Employees are also addressed in the notice, particularly those who fall outside the Final Deduction System (FDS). Individuals who received employment income other than directors’ fees must submit an Income Tax Return (ITF 1) by April 30, 2026 if, during 2025, they worked for less than 12 months, changed employers, received income from more than one employer, or received pension income in addition to employment income. However, employees who were subject to Pay As You Earn (PAYE) throughout the year and remained with the same employer for the full period are not required to submit returns, provided they did not receive other taxable income. This clarification aims to reduce unnecessary filings while ensuring compliance where multiple income streams exist.
Transfer pricing compliance has also been brought into sharp focus. All persons earning income from trade and investments involving domestic or international related party transactions must submit their ITF 12C returns supported by a Transfer Pricing Return (ITF 12C2) by April 30, 2026. With increasing scrutiny on related-party transactions, especially those crossing borders, documentation and proper disclosure are essential to demonstrate that transactions were conducted at arm’s length.
ZIMRA has further reminded taxpayers with outstanding returns or payments from previous years to submit them without further delay. The authority has reiterated that all returns must be filed electronically through the Self-Service Portal (SSP) available at mytaxselfservice.zimra.co.zw. For taxpayers without internet access, Self-Service Centres (kiosks) are available across the country, providing free access to the portal. This digital-first approach reflects ongoing efforts to modernise tax administration and streamline compliance processes.

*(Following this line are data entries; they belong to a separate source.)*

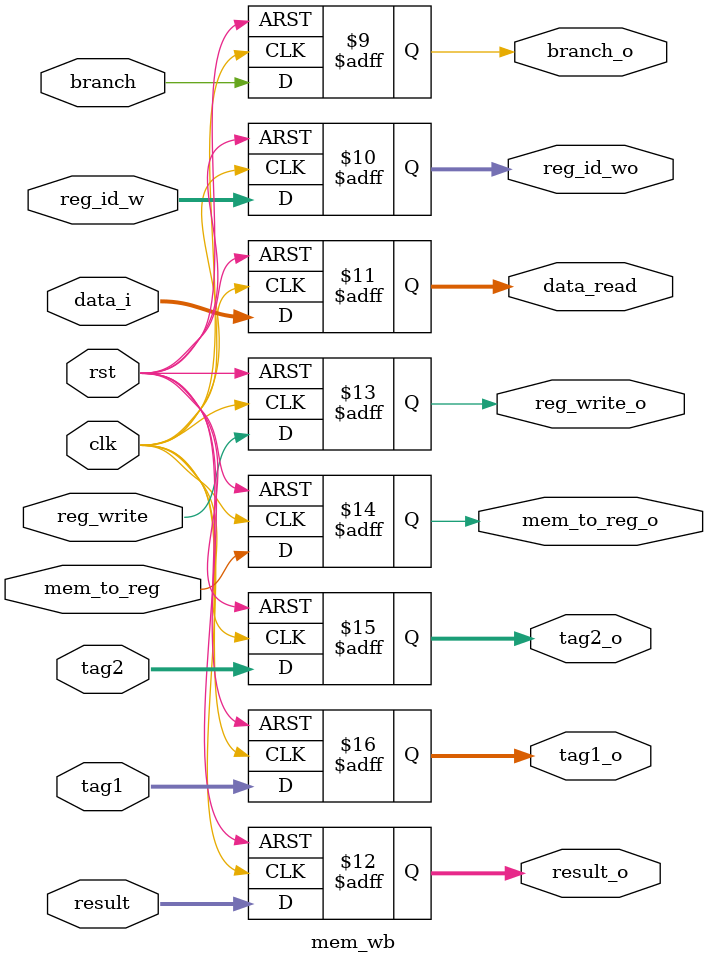
<source format=v>
module mem_wb(
	input wire				 	  clk,
	input wire				 	  rst,         // high is reset
	
	input wire 		  			  mem_to_reg,
	input wire				 	  reg_write,
	input wire signed[31:0]		  result,
	input wire signed[31:0]       data_i,	   // load data from data_mem
	input wire [4:0]        	  reg_id_w,
	input wire					  branch,
	input wire [4:0]			  tag1,
	input wire [4:0]			  tag2,

	output reg					  mem_to_reg_o,
	output reg				 	  reg_write_o,
	output reg signed[31:0]		  result_o,
	output reg signed[31:0]		  data_read,
	output reg [4:0]        	  reg_id_wo,
	output reg					  branch_o,
	output reg [4:0]		 	  tag1_o,
	output reg [4:0]		  	  tag2_o
);

	always @(posedge clk or posedge rst)
	begin
		if(rst)
			tag1_o <= 0;
		else
			tag1_o <= tag1;
	end

	always @(posedge clk or posedge rst)
	begin
		if(rst)
			tag2_o <= 0;
		else
			tag2_o <= tag2;
	end

	always @(posedge clk or posedge rst)
	begin
		if(rst)
			mem_to_reg_o <= 0;
		else
			mem_to_reg_o <= mem_to_reg;
	end

	always @(posedge clk or posedge rst)
	begin
		if(rst)
			reg_write_o <= 0;
		else
			reg_write_o <= reg_write;
	end

	always @(posedge clk or posedge rst)
	begin
		if(rst)
			result_o <= 0;
		else
			result_o <= result;
	end

	always @(posedge clk or posedge rst)
	begin
		if(rst)
			data_read <= 0;
		else
			data_read <= data_i;
	end

	always @(posedge clk or posedge rst)
	begin
		if(rst)
			reg_id_wo <= 0;
		else
			reg_id_wo <= reg_id_w;
	end

	always @(posedge clk or posedge rst)
	begin
		if(rst)
			branch_o <= 0;
		else
			branch_o <= branch;
	end
endmodule

</source>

The consequences of non-compliance are clearly stated. Late submission of returns or late payment of tax will attract penalties, interest, and potential prosecution. The authority has also emphasised that taxpayers who have not submitted returns for previous years must bring their affairs up to date. Ignoring past obligations will not shield taxpayers from enforcement measures, particularly in an era of enhanced data matching and audit capabilities.

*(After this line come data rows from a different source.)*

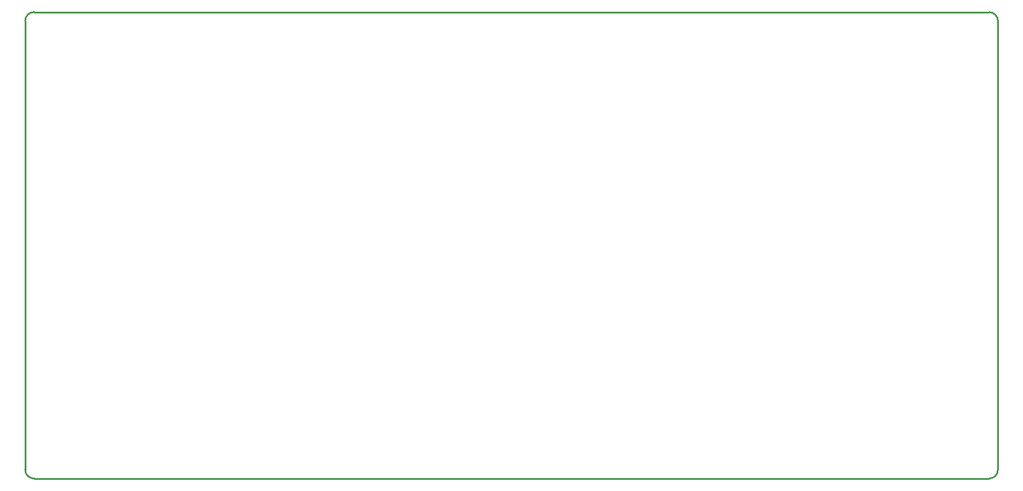
<source format=gm1>
G04 #@! TF.GenerationSoftware,KiCad,Pcbnew,6.0.0-unknown-f1f26a9~86~ubuntu18.04.1*
G04 #@! TF.CreationDate,2019-06-07T10:14:52-04:00*
G04 #@! TF.ProjectId,backlight_controller_6x3,6261636b-6c69-4676-9874-5f636f6e7472,1.0*
G04 #@! TF.SameCoordinates,Original*
G04 #@! TF.FileFunction,Profile,NP*
%FSLAX46Y46*%
G04 Gerber Fmt 4.6, Leading zero omitted, Abs format (unit mm)*
G04 Created by KiCad (PCBNEW 6.0.0-unknown-f1f26a9~86~ubuntu18.04.1) date 2019-06-07 10:14:52*
%MOMM*%
%LPD*%
G04 APERTURE LIST*
%ADD10C,0.228600*%
G04 APERTURE END LIST*
D10*
X191135000Y-137795000D02*
G75*
G02X189865000Y-139065000I-1270000J0D01*
G01*
X52070000Y-139065000D02*
G75*
G02X50800000Y-137795000I0J1270000D01*
G01*
X50800000Y-73025000D02*
G75*
G02X52070000Y-71755000I1270000J0D01*
G01*
X189865000Y-71755000D02*
G75*
G02X191135000Y-73025000I0J-1270000D01*
G01*
X189865000Y-71755000D02*
X52070000Y-71755000D01*
X191135000Y-137795000D02*
X191135000Y-73025000D01*
X52070000Y-139065000D02*
X189865000Y-139065000D01*
X50800000Y-73025000D02*
X50800000Y-137795000D01*
M02*

</source>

With just weeks remaining before the April 30, 2026 deadline, taxpayers across all sectors, businesses, professionals, property owners, and certain employees are encouraged to review their financial records, ensure proper documentation, and submit returns well ahead of the closing date. Seeking assistance from tax consultants or accountants may help avoid errors, particularly in areas such as foreign currency reporting and transfer pricing.